Decerto, não posso deixar de iniciar pela infância, com minha primeira professora, a quem chamava de Tia Leila. Com ela aprendi como é "endurecer sem perder a ternura", longe ainda de imaginar a existência de Guevara e de quão dura a vida seria. Tampouco posso me esquecer de Nelson, meu instrutor de auto-escola, por me ensinar a dirigir, ouvindo Beatles, rodando pelos mais belos lugares do Rio de Janeiro e rindo, rindo muito de tudo. Da universidade, restou apenas na memória a imagem da professora de Estética, Rosângela - grande mestra, que ensinava a desconstruir mitos e a compreender Nietzsche, de forma simples e pouco arrogante. Os demais foram apenas medíocres (the book is on the table). E o Ney? Ah, este foi meu professor de Fotografia (na verdade, muito mais do que isto), que me ensinou a ver a vida em profundeza através das lentes, e me fez entender que ela pode se revelar para além da profundidade de todos os campos, em preto e branco ou tecnicolor, que tudo é uma questão de "olhar". Da mesma forma, meu professor de Alemão, Dieter, foi um grande presente - como é possível um alemão, de enorme estatura, lecionar com tanta delicadeza, fazendo com que um idioma aparentemente ríspido se transformasse praticamente em melodia? Danke sehr, Dieter! Verdade é que do Alemão eu me esqueci bastante, mas do meu mestre não, até porque ele foi muito amigo. Houve também o Prof. Esdras Nascimento, da Oficina Literária, que me explicou o grande segredo de reformular parágrafos longos e monótonos, tornando-os um harmônico conjunto de frases menores, mais claras e agradáveis. Pra que complicar a vida e a literatura? Preciso ainda falar do Anthony, mestre natural por excelência, a quem devo uma boa dose de aprendizado aplicável ao meu dia-a-dia, sobretudo no que diz respeito à difícil tarefa de conciliar razão e emoção e aos segredos da Nova Retórica. Saudade de todos eles, que, de certa forma, foram/são responsáveis pelo resultado da minha atual existência. Se ela vale ou não a pena, não cabe a mim julgar. Mas posso garantir que é intensa. Por falta de tempo e espaço, talvez tenha eu cometido a injustiça de não mencionar neste texto mais alguma meia dúzia de figuras importantes, mas que estão guardadas em mim para sempre.

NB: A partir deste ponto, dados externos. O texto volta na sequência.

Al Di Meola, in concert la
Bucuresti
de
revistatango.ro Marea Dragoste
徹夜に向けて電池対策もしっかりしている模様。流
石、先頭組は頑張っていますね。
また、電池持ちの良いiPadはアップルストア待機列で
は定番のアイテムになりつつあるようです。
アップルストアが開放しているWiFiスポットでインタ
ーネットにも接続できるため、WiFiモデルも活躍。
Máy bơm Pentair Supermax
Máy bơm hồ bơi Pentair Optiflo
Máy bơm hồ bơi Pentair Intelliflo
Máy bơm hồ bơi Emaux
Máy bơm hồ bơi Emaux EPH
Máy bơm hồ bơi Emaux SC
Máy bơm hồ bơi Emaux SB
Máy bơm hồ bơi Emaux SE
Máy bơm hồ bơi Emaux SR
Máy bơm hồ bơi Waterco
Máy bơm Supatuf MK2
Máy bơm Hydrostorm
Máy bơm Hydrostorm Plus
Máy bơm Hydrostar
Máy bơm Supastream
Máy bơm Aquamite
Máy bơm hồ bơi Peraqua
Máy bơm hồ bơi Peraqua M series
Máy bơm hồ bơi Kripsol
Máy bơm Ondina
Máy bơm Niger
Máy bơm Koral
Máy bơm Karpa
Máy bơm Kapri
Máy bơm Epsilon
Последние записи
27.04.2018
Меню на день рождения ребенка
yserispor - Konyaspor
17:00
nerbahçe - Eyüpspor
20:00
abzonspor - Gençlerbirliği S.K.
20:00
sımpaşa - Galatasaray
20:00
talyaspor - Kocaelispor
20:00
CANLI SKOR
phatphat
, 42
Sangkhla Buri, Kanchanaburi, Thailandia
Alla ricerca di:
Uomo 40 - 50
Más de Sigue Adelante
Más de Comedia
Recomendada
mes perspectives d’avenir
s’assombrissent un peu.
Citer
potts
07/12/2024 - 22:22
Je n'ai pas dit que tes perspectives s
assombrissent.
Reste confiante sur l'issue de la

Por fim, uma homenagem ao grande mestre de minha vida, àquele que me ensinou a nunca envergar o caráter: meu pai - uma das criaturas mais íntegras deste mundo. Tanto, que chega a parecer um tolo dentro deste planeta infestado de oportunistas.

No mais, feliz Dia dos Mestres a quem realmente sabe ser mestre e, com sua sabedoria natural, consegue ir além da transmissão do conhecimento!